* **Goal**
Can you render the lines of the items below as a numbered list, starting at the line that contains "collectors: R. Stewart" and ending at the final line of the items, both included, with blank lines left out?

— begin Extracted entries —

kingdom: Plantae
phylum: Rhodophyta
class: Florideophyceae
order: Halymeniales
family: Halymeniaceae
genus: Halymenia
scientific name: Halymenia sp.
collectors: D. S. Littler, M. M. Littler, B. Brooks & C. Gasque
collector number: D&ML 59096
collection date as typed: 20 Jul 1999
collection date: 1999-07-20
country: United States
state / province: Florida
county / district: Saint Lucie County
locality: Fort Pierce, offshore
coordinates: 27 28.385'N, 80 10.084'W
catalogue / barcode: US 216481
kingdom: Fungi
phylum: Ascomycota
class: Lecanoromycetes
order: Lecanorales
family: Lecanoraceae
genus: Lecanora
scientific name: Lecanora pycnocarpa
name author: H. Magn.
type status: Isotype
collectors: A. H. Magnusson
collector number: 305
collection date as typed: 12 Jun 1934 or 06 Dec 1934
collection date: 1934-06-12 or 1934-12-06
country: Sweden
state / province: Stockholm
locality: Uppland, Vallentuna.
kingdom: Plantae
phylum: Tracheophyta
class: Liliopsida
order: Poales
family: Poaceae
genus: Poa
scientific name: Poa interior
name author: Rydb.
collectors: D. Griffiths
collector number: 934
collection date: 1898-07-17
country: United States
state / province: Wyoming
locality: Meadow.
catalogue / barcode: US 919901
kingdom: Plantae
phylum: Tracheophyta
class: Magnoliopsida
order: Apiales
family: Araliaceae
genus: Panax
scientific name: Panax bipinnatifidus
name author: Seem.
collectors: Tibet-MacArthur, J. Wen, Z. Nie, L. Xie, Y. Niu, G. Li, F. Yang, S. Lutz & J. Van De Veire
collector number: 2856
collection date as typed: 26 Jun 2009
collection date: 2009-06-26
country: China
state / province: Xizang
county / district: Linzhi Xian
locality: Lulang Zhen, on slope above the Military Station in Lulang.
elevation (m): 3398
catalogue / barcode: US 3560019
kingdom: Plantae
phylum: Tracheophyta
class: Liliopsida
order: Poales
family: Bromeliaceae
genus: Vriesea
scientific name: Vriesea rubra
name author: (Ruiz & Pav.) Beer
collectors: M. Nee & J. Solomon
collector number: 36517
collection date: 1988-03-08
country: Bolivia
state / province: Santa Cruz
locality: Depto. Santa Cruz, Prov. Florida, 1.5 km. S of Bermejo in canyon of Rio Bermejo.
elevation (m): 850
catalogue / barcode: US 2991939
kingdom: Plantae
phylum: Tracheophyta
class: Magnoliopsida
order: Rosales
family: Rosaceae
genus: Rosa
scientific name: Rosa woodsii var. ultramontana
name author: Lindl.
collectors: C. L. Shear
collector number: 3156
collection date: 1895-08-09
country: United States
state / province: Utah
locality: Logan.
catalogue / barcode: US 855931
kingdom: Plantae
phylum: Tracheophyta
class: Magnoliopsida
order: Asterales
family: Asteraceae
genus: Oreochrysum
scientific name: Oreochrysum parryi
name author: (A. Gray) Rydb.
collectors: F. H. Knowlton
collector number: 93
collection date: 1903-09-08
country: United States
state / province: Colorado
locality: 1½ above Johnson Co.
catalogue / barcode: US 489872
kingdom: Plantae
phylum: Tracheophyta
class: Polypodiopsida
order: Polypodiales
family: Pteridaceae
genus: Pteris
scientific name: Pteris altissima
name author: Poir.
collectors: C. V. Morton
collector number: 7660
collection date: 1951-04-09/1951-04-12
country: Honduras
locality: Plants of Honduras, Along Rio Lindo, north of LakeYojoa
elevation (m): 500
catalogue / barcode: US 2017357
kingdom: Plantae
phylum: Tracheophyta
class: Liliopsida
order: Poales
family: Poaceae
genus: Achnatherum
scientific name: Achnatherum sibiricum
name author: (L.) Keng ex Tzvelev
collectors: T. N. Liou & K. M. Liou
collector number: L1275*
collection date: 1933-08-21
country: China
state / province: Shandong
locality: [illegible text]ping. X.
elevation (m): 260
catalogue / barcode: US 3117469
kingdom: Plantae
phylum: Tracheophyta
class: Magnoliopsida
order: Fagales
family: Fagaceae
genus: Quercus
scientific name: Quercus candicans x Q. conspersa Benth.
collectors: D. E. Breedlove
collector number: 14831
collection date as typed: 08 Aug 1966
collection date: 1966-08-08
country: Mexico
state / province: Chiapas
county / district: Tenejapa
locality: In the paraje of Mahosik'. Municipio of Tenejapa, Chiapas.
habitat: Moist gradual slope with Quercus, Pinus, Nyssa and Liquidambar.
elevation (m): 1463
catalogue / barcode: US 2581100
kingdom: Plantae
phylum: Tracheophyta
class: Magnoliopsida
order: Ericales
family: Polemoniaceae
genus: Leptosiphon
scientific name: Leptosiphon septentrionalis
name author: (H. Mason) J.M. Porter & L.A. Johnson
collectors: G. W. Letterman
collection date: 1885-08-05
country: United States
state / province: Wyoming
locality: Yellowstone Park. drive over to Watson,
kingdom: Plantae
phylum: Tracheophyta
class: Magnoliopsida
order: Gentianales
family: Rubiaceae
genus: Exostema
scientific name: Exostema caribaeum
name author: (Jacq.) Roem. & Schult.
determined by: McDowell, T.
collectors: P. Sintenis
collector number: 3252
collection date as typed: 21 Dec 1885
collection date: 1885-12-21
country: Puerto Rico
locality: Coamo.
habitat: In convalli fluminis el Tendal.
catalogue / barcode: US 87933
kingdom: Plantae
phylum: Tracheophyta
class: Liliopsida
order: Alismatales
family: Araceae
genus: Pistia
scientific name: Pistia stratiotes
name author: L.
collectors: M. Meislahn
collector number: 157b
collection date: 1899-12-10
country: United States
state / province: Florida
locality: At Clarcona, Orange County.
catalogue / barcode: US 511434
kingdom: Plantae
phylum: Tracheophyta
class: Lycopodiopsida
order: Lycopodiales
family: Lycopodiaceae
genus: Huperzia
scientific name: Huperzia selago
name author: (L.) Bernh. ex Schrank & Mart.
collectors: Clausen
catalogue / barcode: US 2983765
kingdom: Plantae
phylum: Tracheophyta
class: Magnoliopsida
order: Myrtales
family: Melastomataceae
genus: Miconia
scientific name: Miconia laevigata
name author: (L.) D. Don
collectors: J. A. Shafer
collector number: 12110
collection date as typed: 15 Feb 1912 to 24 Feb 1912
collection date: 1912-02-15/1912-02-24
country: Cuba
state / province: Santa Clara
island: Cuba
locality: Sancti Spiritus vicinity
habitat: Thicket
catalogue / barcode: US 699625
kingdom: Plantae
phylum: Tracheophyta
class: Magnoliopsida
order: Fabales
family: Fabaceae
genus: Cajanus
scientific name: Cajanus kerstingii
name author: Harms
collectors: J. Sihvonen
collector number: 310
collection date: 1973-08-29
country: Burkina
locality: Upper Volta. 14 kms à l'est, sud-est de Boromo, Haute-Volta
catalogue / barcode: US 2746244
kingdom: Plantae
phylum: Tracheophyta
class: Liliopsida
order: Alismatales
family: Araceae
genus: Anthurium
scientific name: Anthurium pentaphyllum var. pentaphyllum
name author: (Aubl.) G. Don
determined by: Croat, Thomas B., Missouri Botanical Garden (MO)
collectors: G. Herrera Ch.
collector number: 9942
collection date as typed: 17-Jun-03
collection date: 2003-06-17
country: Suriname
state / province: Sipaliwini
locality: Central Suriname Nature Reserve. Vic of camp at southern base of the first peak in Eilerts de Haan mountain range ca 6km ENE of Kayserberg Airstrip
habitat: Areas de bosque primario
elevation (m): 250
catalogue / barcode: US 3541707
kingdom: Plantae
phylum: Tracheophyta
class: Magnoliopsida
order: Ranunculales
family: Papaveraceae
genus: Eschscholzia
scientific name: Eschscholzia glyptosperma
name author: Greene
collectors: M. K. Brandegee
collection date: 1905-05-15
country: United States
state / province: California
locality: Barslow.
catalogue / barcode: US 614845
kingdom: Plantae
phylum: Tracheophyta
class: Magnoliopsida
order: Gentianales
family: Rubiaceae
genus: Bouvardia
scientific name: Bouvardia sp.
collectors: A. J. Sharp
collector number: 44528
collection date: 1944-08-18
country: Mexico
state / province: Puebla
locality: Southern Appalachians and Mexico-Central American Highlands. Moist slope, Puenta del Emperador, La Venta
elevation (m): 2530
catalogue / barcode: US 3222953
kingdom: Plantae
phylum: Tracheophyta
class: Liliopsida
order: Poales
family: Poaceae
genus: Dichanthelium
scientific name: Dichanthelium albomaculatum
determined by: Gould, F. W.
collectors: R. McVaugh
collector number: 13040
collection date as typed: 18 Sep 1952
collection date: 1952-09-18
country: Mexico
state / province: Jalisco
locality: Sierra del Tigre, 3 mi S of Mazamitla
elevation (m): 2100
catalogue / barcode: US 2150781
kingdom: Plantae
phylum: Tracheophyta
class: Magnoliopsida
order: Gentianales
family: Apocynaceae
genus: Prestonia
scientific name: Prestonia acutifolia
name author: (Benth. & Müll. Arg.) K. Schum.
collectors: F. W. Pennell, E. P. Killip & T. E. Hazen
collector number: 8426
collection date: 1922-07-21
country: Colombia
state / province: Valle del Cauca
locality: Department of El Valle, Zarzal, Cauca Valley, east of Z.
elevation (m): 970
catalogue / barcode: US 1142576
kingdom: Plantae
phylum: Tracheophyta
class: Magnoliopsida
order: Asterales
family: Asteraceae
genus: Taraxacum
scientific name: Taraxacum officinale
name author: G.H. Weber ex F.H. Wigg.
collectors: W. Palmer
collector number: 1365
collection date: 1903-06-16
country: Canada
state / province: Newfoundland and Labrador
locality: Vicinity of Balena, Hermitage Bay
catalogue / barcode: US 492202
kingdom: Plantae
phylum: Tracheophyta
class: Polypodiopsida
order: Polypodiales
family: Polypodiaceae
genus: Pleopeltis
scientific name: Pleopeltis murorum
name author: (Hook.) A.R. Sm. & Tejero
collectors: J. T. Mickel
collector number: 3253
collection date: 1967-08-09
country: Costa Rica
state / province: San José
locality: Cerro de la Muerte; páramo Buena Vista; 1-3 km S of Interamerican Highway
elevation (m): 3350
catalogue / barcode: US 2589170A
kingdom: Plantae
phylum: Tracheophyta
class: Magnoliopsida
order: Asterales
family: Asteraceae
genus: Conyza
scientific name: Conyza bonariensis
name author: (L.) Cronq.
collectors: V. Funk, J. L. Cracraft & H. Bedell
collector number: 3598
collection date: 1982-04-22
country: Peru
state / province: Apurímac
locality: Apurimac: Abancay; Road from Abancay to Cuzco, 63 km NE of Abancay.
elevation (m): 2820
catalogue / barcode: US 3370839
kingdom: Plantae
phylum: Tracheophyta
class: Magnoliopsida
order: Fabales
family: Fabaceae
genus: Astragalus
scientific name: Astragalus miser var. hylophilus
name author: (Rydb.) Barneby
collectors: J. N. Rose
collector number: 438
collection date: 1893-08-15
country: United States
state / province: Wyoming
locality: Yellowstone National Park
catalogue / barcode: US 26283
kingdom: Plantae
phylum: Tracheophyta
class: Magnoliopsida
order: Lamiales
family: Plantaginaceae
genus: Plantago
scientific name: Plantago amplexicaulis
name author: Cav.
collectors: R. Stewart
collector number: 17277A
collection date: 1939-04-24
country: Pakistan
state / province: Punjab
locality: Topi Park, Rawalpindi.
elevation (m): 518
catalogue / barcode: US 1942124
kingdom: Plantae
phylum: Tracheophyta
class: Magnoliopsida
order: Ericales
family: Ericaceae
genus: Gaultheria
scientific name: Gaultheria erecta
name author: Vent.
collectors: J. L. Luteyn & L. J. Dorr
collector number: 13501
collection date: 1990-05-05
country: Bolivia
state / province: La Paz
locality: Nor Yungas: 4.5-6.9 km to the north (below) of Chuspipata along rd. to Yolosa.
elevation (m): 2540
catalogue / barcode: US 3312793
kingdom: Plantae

— end Extracted entries —

* **Response**
1. collectors: R. Stewart
2. collector number: 17277A
3. collection date: 1939-04-24
4. country: Pakistan
5. state / province: Punjab
6. locality: Topi Park, Rawalpindi.
7. elevation (m): 518
8. catalogue / barcode: US 1942124
9. kingdom: Plantae
10. phylum: Tracheophyta
11. class: Magnoliopsida
12. order: Ericales
13. family: Ericaceae
14. genus: Gaultheria
15. scientific name: Gaultheria erecta
16. name author: Vent.
17. collectors: J. L. Luteyn & L. J. Dorr
18. collector number: 13501
19. collection date: 1990-05-05
20. country: Bolivia
21. state / province: La Paz
22. locality: Nor Yungas: 4.5-6.9 km to the north (below) of Chuspipata along rd. to Yolosa.
23. elevation (m): 2540
24. catalogue / barcode: US 3312793
25. kingdom: Plantae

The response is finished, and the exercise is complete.